● **待做题目**
根据下面这段讲分布式系统模式的文档节选，回答下列问题：
(a) 要实现 scatter/gather 系统，用户需要提供哪两样容器？
(b) 标准化管理接口的概念至少可以追溯到什么？
(c) 文中举了哪两个工作队列的实现？

和 leader 选举类似，工作队列是个被广泛研究的课题，也有很多框架已经实现了，它们都是分布式系统中收益于面向对象架构的例子。之前的系统中框架限制了程序的语言环境，或者二进制文件的分发是实现者的课后作业。实现了 run() 和 mount() 接口的容器使构建通用工作队列框架变得非常简单，该框架可以将任意处理代码打包成容器和任意数据，并构建一个完整的工作队列系统。开发者只要创建一个将文件系统中的输入数据文件转换成输出文件的容器；这个容器将成为工作队列中的一环。所有涉及到工作队列开发的其他工作都可以由通用的工作队列框架来处理，该框架可以在需要此类系统时重用。用户代码集成到此共享工作队列框架中的方式如图4所示。

图4：通用的工作队列示例

5.3 Scatter/Gather 模式

我们强调最后一种的是 scatter/gather （分散/聚集）模式。在这种系统中，外部客户端向 root 或者 parent 节点发送初始请求。root 将请求分发到大量服务器上执行并行运算。每个分片返回一部分数据，然后再由 root 将这些数据收集起来汇聚成单个应答体。这种模式在搜索引擎中很常见。开发这样的分布式系统涉及非常多的代码层面的工作：将请求分片、聚合返回数据、与客户端交互等等。就像面向对象编程，大部分代码是通用的，可以这样重构：只要提供特定的接口，就可以与任意容器一起使用。尤其，要实现一个 scatter/gather 系统，用户需要提供两样容器：

实现叶子节点计算的容器：它们执行部分计算并返回相应的结果。
合并容器：这个容器获取所有叶子容器的聚合输出，并将它们组合成单个响应。

图5：分散/聚集模式的示例

通过提供实现这些相对简单的接口的容器，可以很容易地看出用户如何实现任意深度的分散/聚集系统。

6 相关工作

面向服务的架构（SOA）也提上了日程，并且借鉴了不少基于容器的分布式系统的特征。比如都强调了可重用的组件，通过网络调用定义好的接口通信。另一方面，SOA 系统中的组件趋向于大粒度，相比于我们描述的多容器模式耦合更松。它们常用于实现商业活动，我们这里关注的组件更类似通用库，它们使得构建分布式系统变得更容易。最近出现的“微服务”一词描述了我们在本文中讨论过的组件类型。

标准化管理接口的概念要至少要追溯到 SNMP。SNMP 主要致力于管理硬件组件，而且现在还没有出现管理微服务/基于容器的系统的标准。这还是没能阻止许多容器管理系统的开发，包括 Aurora、ECS、Docker Swarm、Kubernetes、Marathon 和 Nomad。

我们在第5节中提到的分布式算法有着悠久的历史。Github 上就能找到一堆 leader 选举方案，它们看起来更像是三方库而不是独立的组件。工作队列也已经有不少包括 Celery 和 Amazon SQS 在内的实现。Scatter/Gather 则被定义成了一种企业级的整合模式。

● **原始数据**
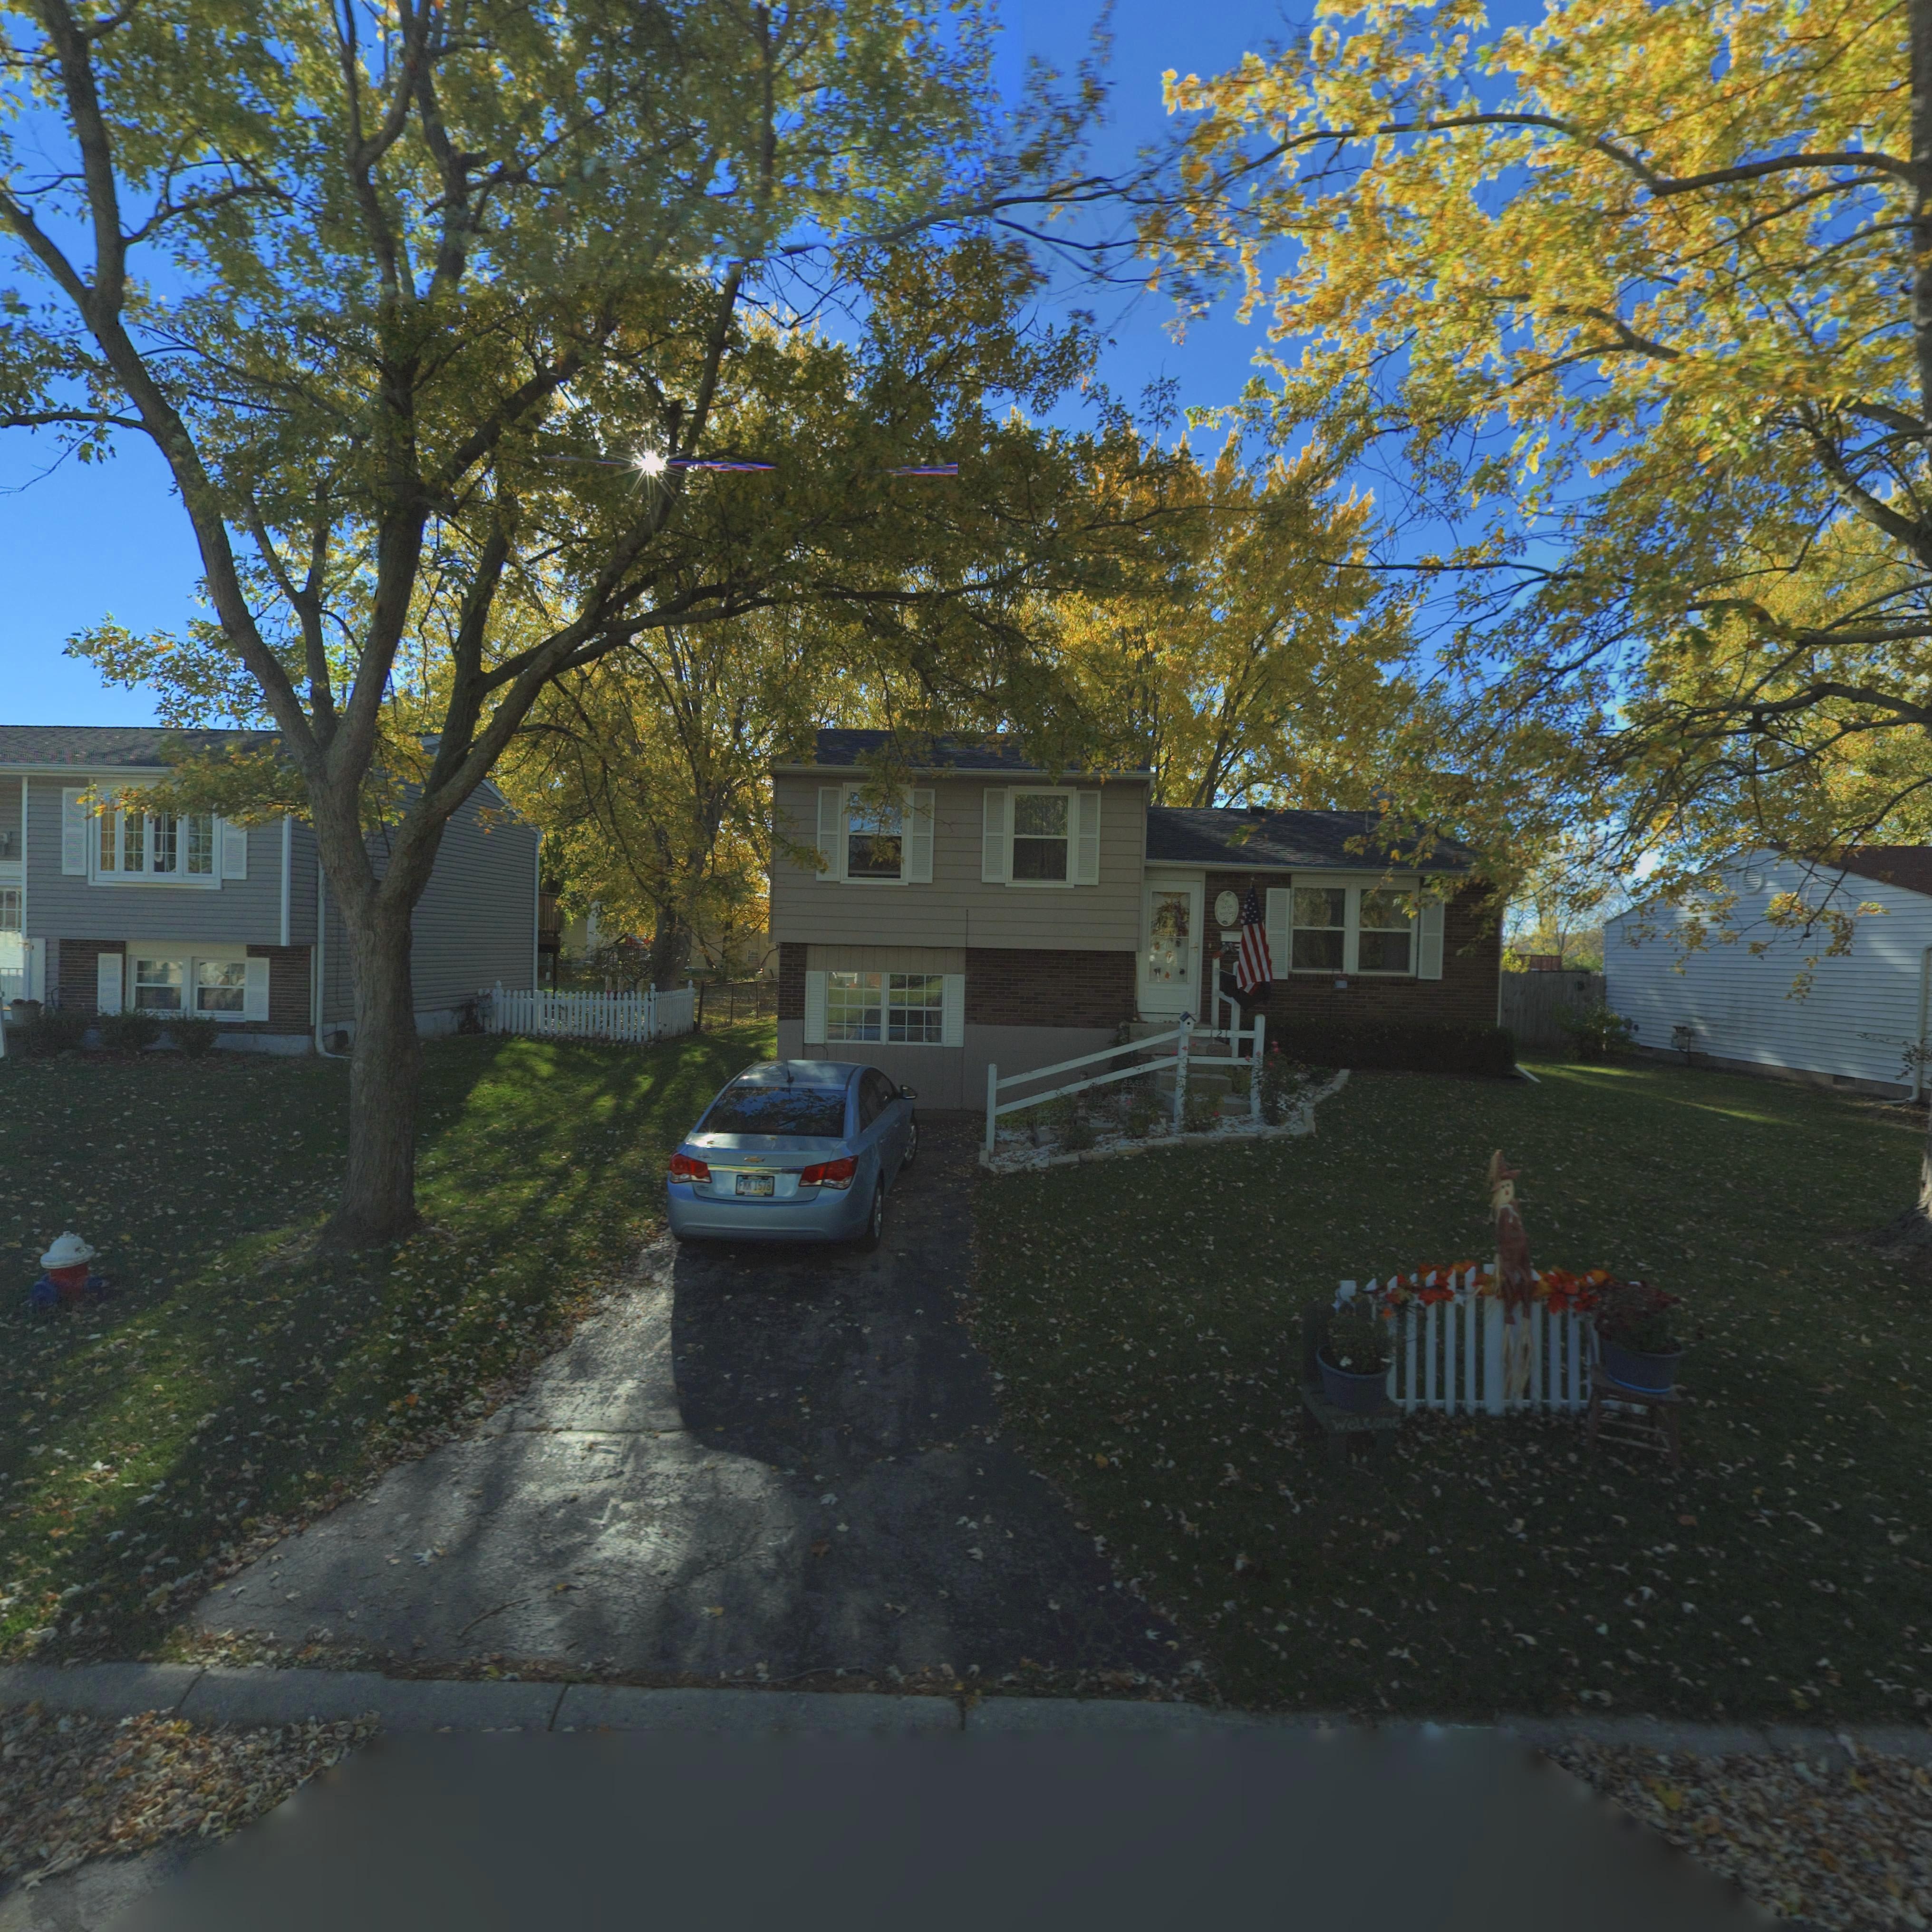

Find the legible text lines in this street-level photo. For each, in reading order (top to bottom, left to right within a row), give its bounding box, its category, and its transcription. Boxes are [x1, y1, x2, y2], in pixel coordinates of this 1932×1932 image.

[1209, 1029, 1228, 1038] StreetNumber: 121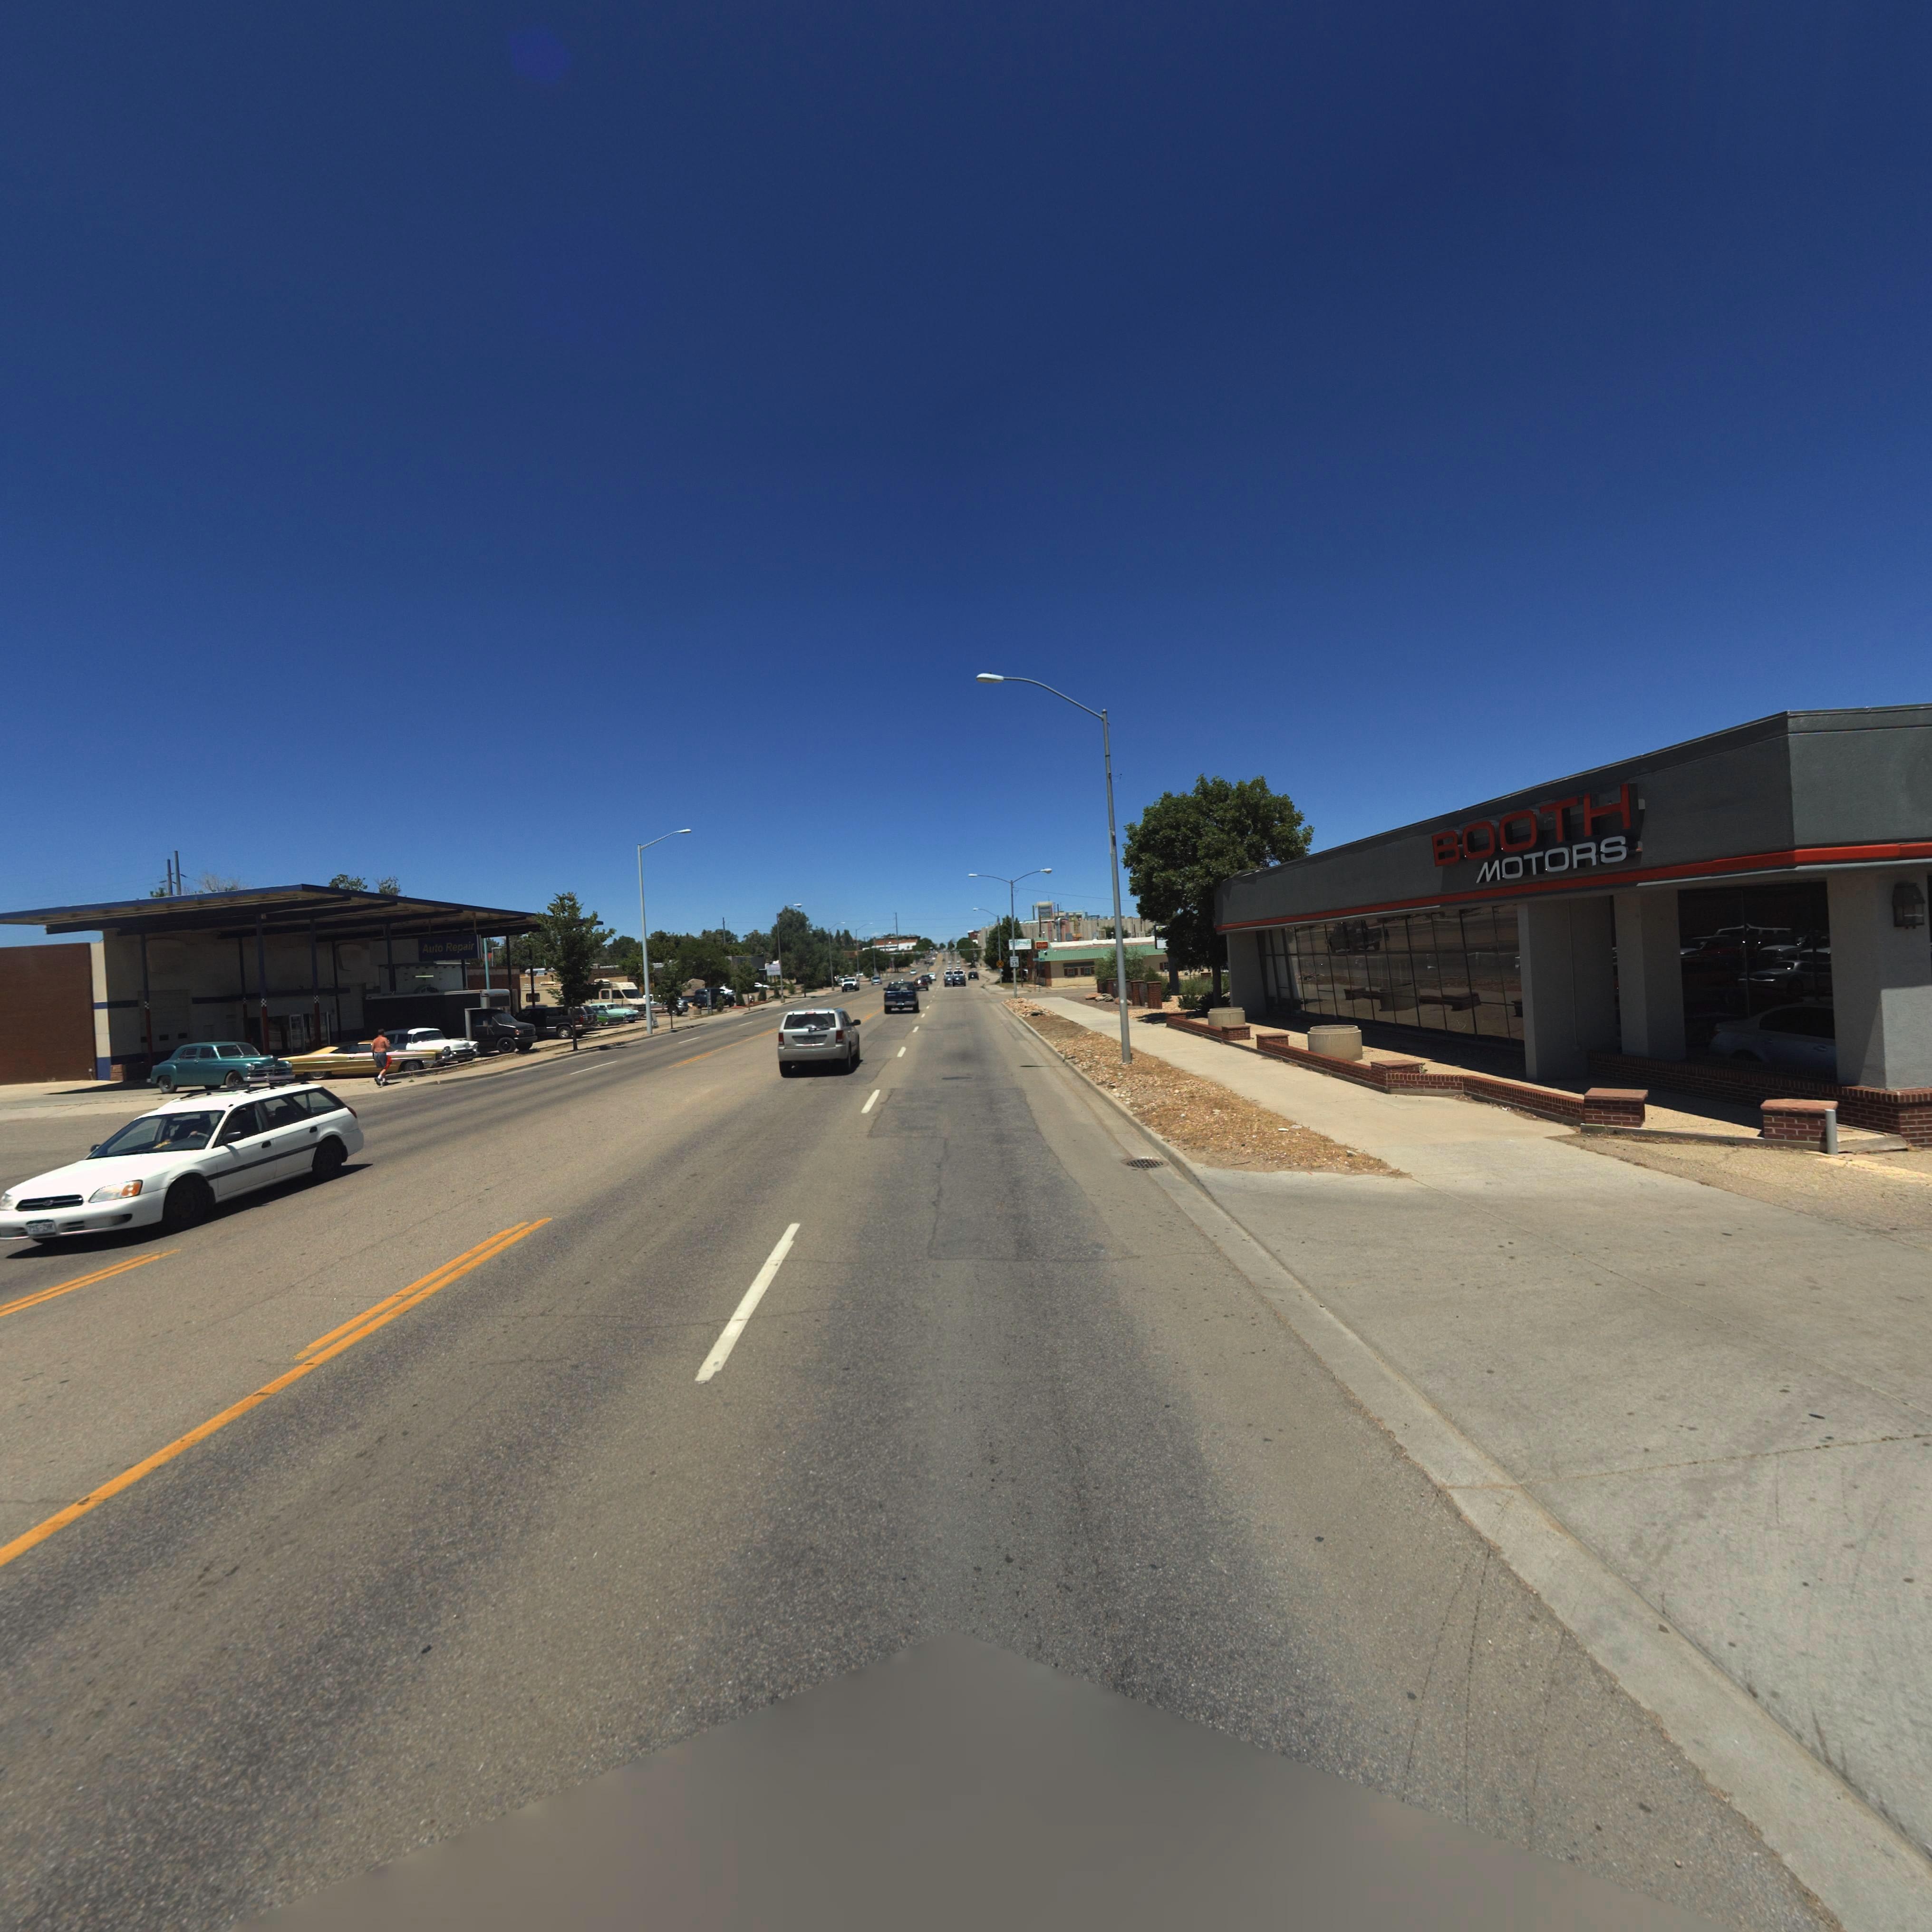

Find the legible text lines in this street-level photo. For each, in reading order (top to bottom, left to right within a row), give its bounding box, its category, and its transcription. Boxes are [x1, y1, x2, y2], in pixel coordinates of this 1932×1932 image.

● **答题结果**
(a) 实现叶子节点计算的容器和合并容器。
(b) SNMP。
(c) Celery 和 Amazon SQS。